#### REQUIRED WORK
Output every one of the items below word for word, leaving out the pictures.
* * * *
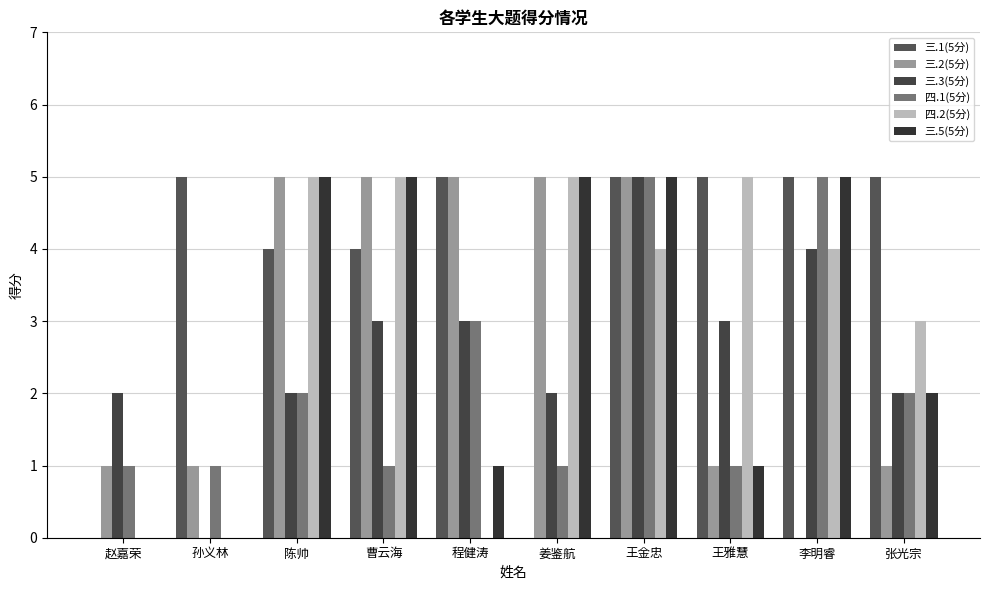

Reading left to right, transcribe all the data shown in this chart.

三.1(5分): 0	5	4	4	5	0	5	5	5	5
三.2(5分): 1	1	5	5	5	5	5	1	0	1
三.3(5分): 2	0	2	3	3	2	5	3	4	2
四.1(5分): 1	1	2	1	3	1	5	1	5	2
四.2(5分): 0	0	5	5	0	5	4	5	4	3
三.5(5分): 0	0	5	5	1	5	5	1	5	2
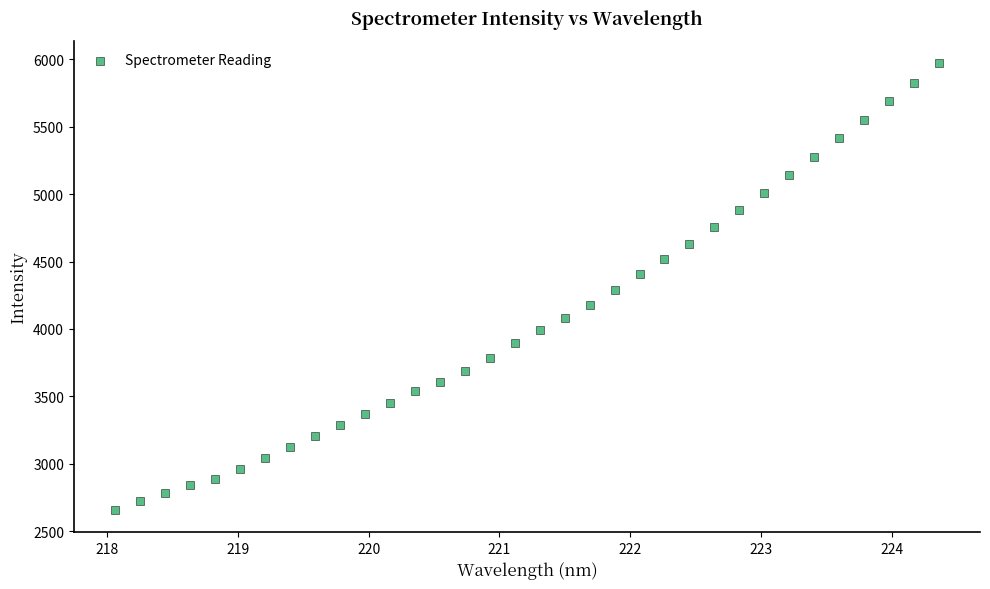

What is the range of X values (max minus min)?

6.3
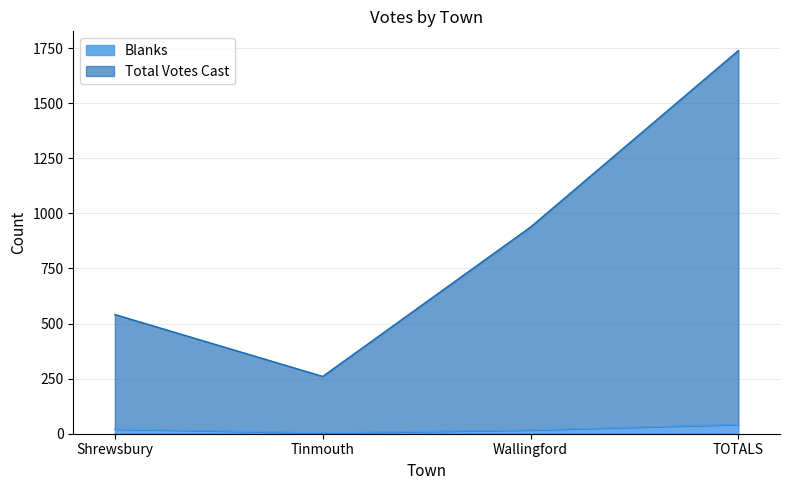

The value of Total Votes Cast at Wallingford is 938. True or false?

True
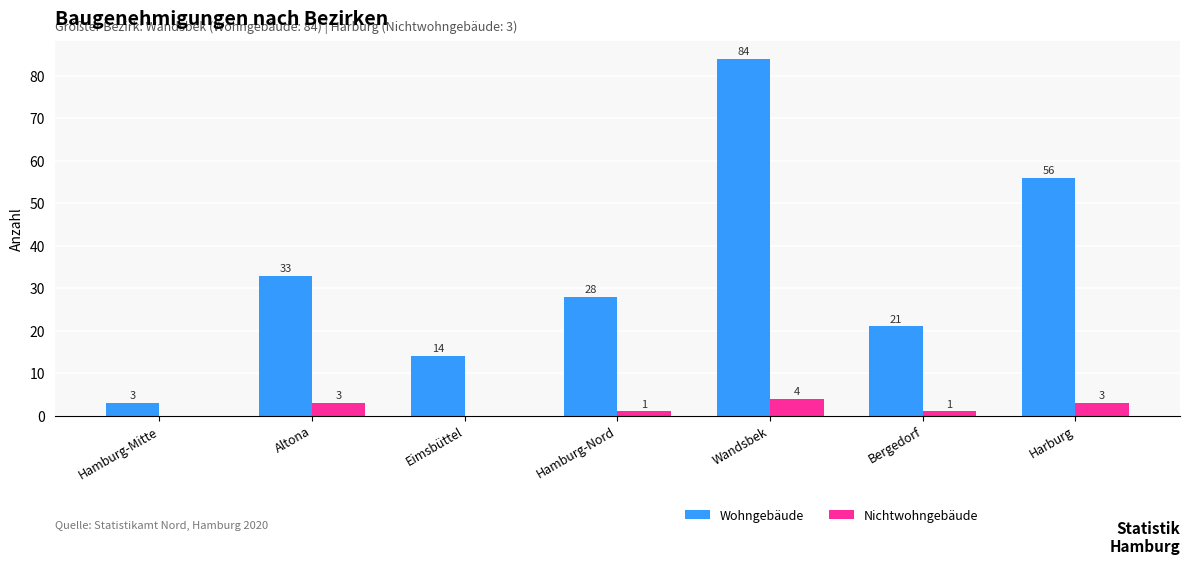

At which label does Wohngebäude first exceed 28?

Altona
* * * *
#### RESPONSE AREA
Reading left to right, transcribe all the data shown in this chart.

三.1(5分): 0	5	4	4	5	0	5	5	5	5
三.2(5分): 1	1	5	5	5	5	5	1	0	1
三.3(5分): 2	0	2	3	3	2	5	3	4	2
四.1(5分): 1	1	2	1	3	1	5	1	5	2
四.2(5分): 0	0	5	5	0	5	4	5	4	3
三.5(5分): 0	0	5	5	1	5	5	1	5	2

What is the range of X values (max minus min)?

6.3

The value of Total Votes Cast at Wallingford is 938. True or false?

True

At which label does Wohngebäude first exceed 28?

Altona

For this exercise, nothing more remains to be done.